====== QUOTED PASSAGE
Saves a parsed DMARC aggregate report to Elasticsearch

Parameters:
  • aggregate_report (dict) – A parsed aggregate report

  • index_suffix (str) – The suffix of the name of the index to save to

  • index_prefix (str) – The prefix of the name of the index to save to

  • monthly_indexes (bool) – Use monthly indexes instead of daily indexes

  • number_of_shards (int) – The number of shards to use in the index

  • number_of_replicas (int) – The number of replicas to use in the index

Raises:

AlreadySaved

parsedmarc.elastic.save_failure_report_to_elasticsearch(failure_report: dict[str, Any], index_suffix: Any | None = None, index_prefix: str | None = None, monthly_indexes: bool | None = False, number_of_shards: int = 1, number_of_replicas: int = 0)[source]

Saves a parsed DMARC failure report to Elasticsearch

Parameters:
  • failure_report (dict) – A parsed failure report

  • index_suffix (str) – The suffix of the name of the index to save to

  • index_prefix (str) – The prefix of the name of the index to save to

  • monthly_indexes (bool) – Use monthly indexes instead of daily indexes

  • number_of_shards (int) – The number of shards to use in the index

  • number_of_replicas (int) – The number of replicas to use in the index

Raises:

AlreadySaved

parsedmarc.elastic.save_forensic_report_to_elasticsearch(failure_report: dict[str, Any], index_suffix: Any | None = None, index_prefix: str | None = None, monthly_indexes: bool | None = False, number_of_shards: int = 1, number_of_replicas: int = 0)
============
### PROBLEMS TO SOLVE
[A] Answer these questions about the parsedmarc Elasticsearch documentation:
(i) What does the monthly_indexes parameter do?
(ii) In the signature of save_failure_report_to_elasticsearch, what default value is given for number_of_replicas?
(iii) Which exception is listed under "Raises" for the function that saves a DMARC failure report?
[B] Extend the parsedmarc Elasticsearch documentation, picking up right after the save_forensic_report_to_elasticsearch signature.
====== DATASET
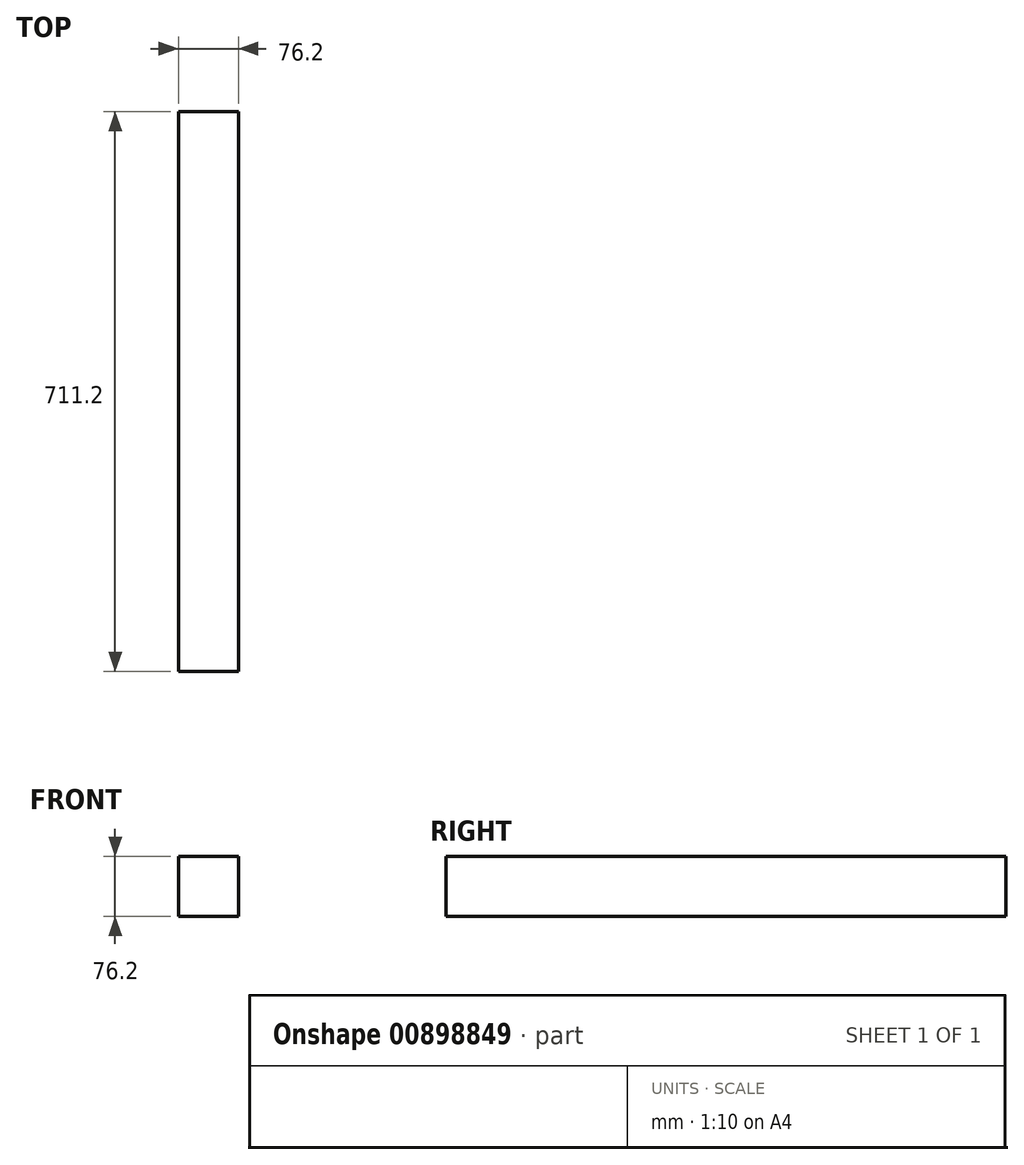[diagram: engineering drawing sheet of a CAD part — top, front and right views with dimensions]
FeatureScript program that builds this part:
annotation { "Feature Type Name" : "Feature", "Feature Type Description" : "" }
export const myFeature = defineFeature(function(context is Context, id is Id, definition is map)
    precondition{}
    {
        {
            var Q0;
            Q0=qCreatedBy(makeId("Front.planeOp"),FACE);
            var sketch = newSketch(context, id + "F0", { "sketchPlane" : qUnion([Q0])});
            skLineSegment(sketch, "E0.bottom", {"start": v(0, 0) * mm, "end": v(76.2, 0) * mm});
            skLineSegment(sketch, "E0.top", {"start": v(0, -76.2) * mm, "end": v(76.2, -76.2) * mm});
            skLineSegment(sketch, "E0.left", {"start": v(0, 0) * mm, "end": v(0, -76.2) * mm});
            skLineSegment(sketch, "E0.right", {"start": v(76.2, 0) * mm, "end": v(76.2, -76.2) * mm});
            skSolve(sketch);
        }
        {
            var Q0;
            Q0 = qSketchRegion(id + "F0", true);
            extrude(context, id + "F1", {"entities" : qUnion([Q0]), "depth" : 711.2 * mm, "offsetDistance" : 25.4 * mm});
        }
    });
============
### EXPECTED OUTPUTS
[A]
(i) It uses monthly indexes instead of daily indexes.
(ii) 0
(iii) AlreadySaved

[B]
Saves a parsed DMARC failure report to Elasticsearch

Parameters:
  • failure_report (dict) – A parsed failure report

  • index_suffix (str) – The suffix of the name of the index to save to

  • index_prefix (str) – The prefix of the name of the index to save to

  • monthly_indexes (bool) – Use monthly indexes instead of daily indexes

  • number_of_shards (int) – The number of shards to use in the index

  • number_of_replicas (int) – The number of replicas to use in the index

Raises:

AlreadySaved

parsedmarc.elastic.save_smtp_tls_report_to_elasticsearch(report: dict[str, Any], index_suffix: str | None = None, index_prefix: str | None = None, monthly_indexes: bool = False, number_of_shards: int = 1, number_of_replicas: int = 0)[source]

Saves a parsed SMTP TLS report to Elasticsearch

Parameters:
  • report (dict) – A parsed SMTP TLS report

  • index_suffix (str) – The suffix of the name of the index to save to

  • index_prefix (str) – The prefix of the name of the index to save to

  • monthly_indexes (bool) – Use monthly indexes instead of daily indexes

  • number_of_shards (int) – The number of shards to use in the index

  • number_of_replicas (int) – The number of replicas to use in the index

Raises:

AlreadySaved

parsedmarc.elastic.set_hosts(hosts: str | list[str], *, use_ssl: bool = False, ssl_cert_path: str | None = None, skip_certificate_verification: bool = False, username: str | None = None, password: str | None = None, api_key: str | None = None, timeout: float = 60.0, serverless: bool = False)[source]

Sets the Elasticsearch hosts to use

Parameters:
  • hosts (str | list[str]) – A single hostname or URL, or list of hostnames or URLs

  • use_ssl (bool) – Use an HTTPS connection to the server

  • ssl_cert_path (str) – Path to the certificate chain

  • skip_certificate_verification (bool) – Skip certificate verification

  • username (str) – The username to use for authentication

  • password (str) – The password to use for authentication

  • api_key (str) – The Base64 encoded API key to use for authentication

  • timeout (float) – Timeout in seconds

  • serverless (bool) – Target an Elastic Cloud Serverless project. When True, create_indexes strips number_of_shards / number_of_replicas from its settings (which Serverless rejects with HTTP 400) and passes any other settings through unchanged.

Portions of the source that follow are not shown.